What to do
Retype every row below character for character. Omit the pictures.

(Extracted data entries)
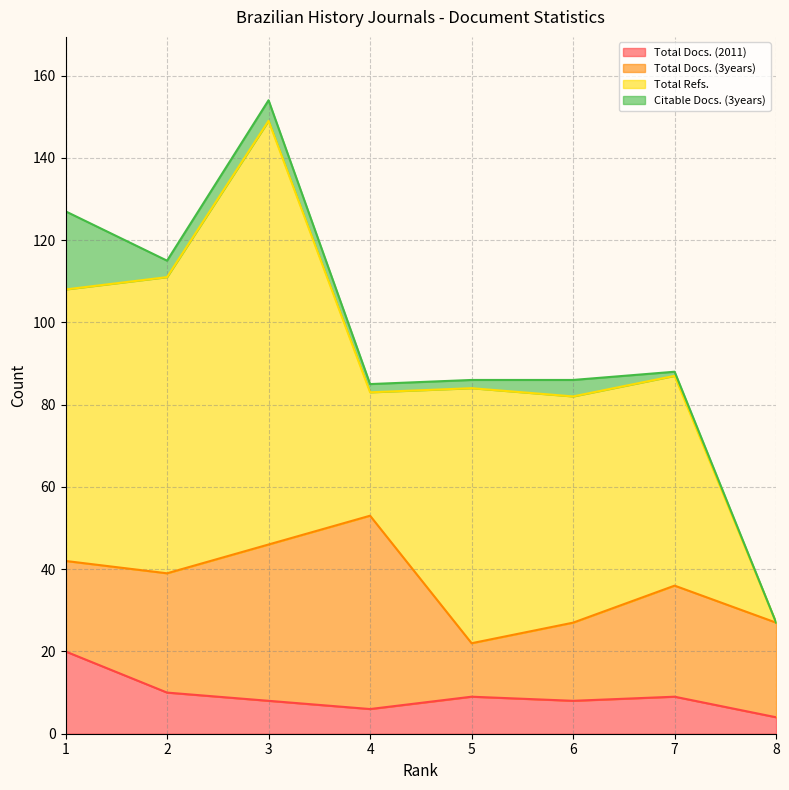

Reading right to left, extract all data points from this chart.

Total Docs. (2011): 4	9	8	9	6	8	10	20
Total Docs. (3years): 23	27	19	13	47	38	29	22
Total Refs.: 0	51	55	62	30	103	72	66
Citable Docs. (3years): 0	1	4	2	2	5	4	19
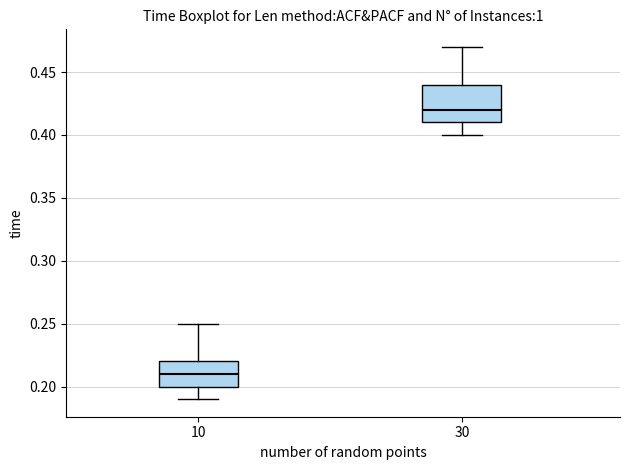

Comparing the boxes themselves (not the whiskers), which one is the tallest?

30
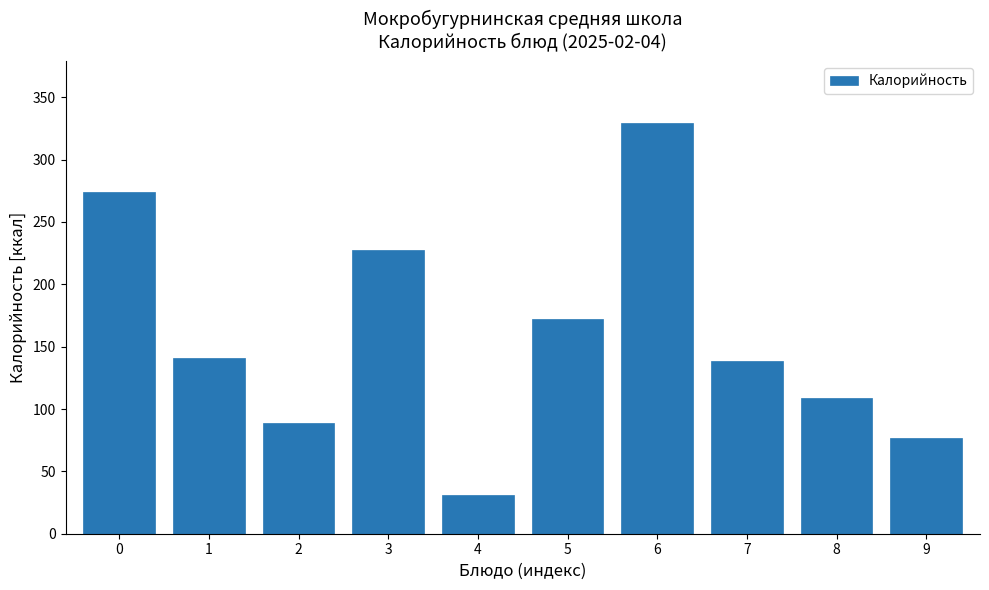

Reading left to right, transcribe all the data shown in this chart.

273.8	141.3	88.8	227.7	31.0	171.8	329.3	138.8	108.6	76.8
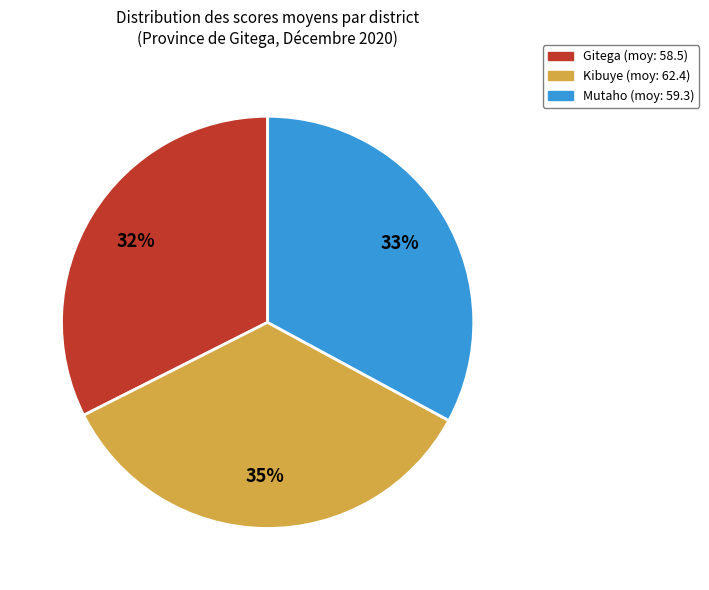

How many segments does this pie chart have?

3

Completed task
Reading right to left, extract all data points from this chart.

Total Docs. (2011): 4	9	8	9	6	8	10	20
Total Docs. (3years): 23	27	19	13	47	38	29	22
Total Refs.: 0	51	55	62	30	103	72	66
Citable Docs. (3years): 0	1	4	2	2	5	4	19

Comparing the boxes themselves (not the whiskers), which one is the tallest?

30

Reading left to right, transcribe all the data shown in this chart.

273.8	141.3	88.8	227.7	31.0	171.8	329.3	138.8	108.6	76.8

How many segments does this pie chart have?

3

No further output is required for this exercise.